WHAT IS BEING ASKED: Return every line of the records below that contains the word "origin", matching uppercase and lowercase exactly.
================
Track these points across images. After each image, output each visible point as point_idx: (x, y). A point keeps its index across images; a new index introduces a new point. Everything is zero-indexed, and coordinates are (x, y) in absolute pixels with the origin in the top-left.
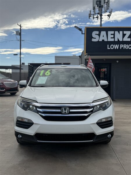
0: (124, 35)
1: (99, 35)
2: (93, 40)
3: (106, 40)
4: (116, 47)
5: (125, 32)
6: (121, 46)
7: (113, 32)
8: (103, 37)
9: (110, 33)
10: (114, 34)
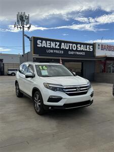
================
TASK RESPONSE:
Track these points across images. After each image, output each visible point as point_idx: (x, y). A point keeps its index across images; a new index introduces a new point. Everything is zero-indexed, and coordinates are (x, y) in absolute pixels with the origin in the top-left.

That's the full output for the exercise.